Copy out again, unchanged, the listing below from the line that has "دسترسی سریع" through the line that has "Weitere Infos".

:::

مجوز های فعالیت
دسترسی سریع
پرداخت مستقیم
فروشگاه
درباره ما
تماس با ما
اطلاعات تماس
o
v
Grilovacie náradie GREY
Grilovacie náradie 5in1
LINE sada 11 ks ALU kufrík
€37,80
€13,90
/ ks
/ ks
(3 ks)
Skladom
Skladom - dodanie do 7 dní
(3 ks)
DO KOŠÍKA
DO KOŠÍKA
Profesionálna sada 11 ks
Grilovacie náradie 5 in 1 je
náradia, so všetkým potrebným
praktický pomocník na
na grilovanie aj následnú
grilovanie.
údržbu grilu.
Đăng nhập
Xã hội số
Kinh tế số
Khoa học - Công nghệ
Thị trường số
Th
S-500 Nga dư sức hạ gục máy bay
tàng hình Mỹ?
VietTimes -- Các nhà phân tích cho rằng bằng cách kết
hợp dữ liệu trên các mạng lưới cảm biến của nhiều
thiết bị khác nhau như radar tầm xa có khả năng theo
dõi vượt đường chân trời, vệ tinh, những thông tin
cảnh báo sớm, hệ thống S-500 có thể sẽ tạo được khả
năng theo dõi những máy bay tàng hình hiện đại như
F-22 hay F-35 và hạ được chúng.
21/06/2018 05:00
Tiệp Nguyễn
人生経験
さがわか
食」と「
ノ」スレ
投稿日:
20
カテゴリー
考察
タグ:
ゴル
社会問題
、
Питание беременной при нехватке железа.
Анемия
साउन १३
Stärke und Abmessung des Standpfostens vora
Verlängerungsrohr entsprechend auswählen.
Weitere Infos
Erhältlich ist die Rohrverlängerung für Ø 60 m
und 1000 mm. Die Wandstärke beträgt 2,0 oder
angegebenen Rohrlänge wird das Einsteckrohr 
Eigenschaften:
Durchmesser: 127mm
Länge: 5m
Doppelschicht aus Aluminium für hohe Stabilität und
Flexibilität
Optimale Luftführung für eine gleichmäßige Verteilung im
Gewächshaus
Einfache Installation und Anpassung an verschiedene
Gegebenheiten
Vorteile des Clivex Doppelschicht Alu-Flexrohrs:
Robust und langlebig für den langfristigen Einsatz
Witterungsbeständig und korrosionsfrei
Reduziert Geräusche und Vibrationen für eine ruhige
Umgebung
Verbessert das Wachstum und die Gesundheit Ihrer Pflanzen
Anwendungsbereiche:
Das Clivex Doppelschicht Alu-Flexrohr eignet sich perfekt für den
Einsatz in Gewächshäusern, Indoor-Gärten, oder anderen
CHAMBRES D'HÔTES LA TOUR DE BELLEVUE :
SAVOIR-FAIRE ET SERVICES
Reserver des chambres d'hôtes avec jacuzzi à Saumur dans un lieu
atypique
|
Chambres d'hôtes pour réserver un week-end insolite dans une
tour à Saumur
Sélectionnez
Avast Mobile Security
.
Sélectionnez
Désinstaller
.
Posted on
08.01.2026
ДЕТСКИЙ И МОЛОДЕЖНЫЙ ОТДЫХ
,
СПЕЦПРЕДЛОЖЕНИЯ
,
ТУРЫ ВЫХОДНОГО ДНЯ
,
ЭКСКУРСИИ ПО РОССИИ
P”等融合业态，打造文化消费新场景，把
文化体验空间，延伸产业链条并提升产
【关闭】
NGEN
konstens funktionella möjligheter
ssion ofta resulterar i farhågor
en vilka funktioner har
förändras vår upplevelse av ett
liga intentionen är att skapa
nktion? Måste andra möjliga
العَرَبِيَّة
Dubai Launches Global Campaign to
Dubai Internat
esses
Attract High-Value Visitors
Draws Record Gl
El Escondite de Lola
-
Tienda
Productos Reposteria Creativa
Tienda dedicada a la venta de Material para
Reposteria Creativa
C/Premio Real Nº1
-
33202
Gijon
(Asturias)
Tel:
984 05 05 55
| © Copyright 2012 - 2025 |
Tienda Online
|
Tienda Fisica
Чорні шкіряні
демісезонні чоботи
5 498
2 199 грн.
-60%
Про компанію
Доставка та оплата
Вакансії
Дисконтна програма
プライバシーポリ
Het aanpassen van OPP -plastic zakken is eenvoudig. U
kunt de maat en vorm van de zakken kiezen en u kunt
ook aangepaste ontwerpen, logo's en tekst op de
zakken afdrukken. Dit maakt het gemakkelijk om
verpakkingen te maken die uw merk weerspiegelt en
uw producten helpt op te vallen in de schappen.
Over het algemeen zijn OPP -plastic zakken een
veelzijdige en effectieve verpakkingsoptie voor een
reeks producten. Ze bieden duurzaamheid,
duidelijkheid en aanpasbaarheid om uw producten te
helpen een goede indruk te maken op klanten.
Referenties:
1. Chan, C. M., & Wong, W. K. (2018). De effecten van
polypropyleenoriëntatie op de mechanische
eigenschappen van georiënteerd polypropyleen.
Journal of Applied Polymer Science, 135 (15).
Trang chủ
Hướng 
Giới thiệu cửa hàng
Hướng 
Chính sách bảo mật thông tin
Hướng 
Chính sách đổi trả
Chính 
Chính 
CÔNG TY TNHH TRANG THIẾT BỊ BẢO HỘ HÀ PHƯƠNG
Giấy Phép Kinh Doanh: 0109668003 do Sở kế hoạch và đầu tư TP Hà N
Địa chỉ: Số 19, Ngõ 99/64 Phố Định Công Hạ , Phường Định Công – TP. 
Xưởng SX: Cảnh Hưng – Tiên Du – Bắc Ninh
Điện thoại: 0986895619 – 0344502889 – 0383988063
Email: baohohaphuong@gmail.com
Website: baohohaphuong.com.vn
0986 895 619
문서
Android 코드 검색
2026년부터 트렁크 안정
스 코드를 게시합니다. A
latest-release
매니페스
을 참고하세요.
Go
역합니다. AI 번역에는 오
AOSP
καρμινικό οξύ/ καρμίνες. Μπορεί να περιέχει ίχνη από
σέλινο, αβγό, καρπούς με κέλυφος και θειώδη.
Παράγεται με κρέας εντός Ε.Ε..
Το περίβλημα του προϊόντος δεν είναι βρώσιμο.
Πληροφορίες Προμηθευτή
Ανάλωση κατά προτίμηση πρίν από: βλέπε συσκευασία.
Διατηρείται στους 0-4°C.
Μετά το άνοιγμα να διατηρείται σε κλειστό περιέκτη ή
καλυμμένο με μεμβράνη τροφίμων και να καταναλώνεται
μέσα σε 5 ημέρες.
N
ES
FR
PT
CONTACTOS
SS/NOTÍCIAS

:::

## Answer for this exercise
دسترسی سریع
پرداخت مستقیم
فروشگاه
درباره ما
تماس با ما
اطلاعات تماس
o
v
Grilovacie náradie GREY
Grilovacie náradie 5in1
LINE sada 11 ks ALU kufrík
€37,80
€13,90
/ ks
/ ks
(3 ks)
Skladom
Skladom - dodanie do 7 dní
(3 ks)
DO KOŠÍKA
DO KOŠÍKA
Profesionálna sada 11 ks
Grilovacie náradie 5 in 1 je
náradia, so všetkým potrebným
praktický pomocník na
na grilovanie aj následnú
grilovanie.
údržbu grilu.
Đăng nhập
Xã hội số
Kinh tế số
Khoa học - Công nghệ
Thị trường số
Th
S-500 Nga dư sức hạ gục máy bay
tàng hình Mỹ?
VietTimes -- Các nhà phân tích cho rằng bằng cách kết
hợp dữ liệu trên các mạng lưới cảm biến của nhiều
thiết bị khác nhau như radar tầm xa có khả năng theo
dõi vượt đường chân trời, vệ tinh, những thông tin
cảnh báo sớm, hệ thống S-500 có thể sẽ tạo được khả
năng theo dõi những máy bay tàng hình hiện đại như
F-22 hay F-35 và hạ được chúng.
21/06/2018 05:00
Tiệp Nguyễn
人生経験
さがわか
食」と「
ノ」スレ
投稿日:
20
カテゴリー
考察
タグ:
ゴル
社会問題
、
Питание беременной при нехватке железа.
Анемия
साउन १३
Stärke und Abmessung des Standpfostens vora
Verlängerungsrohr entsprechend auswählen.
Weitere Infos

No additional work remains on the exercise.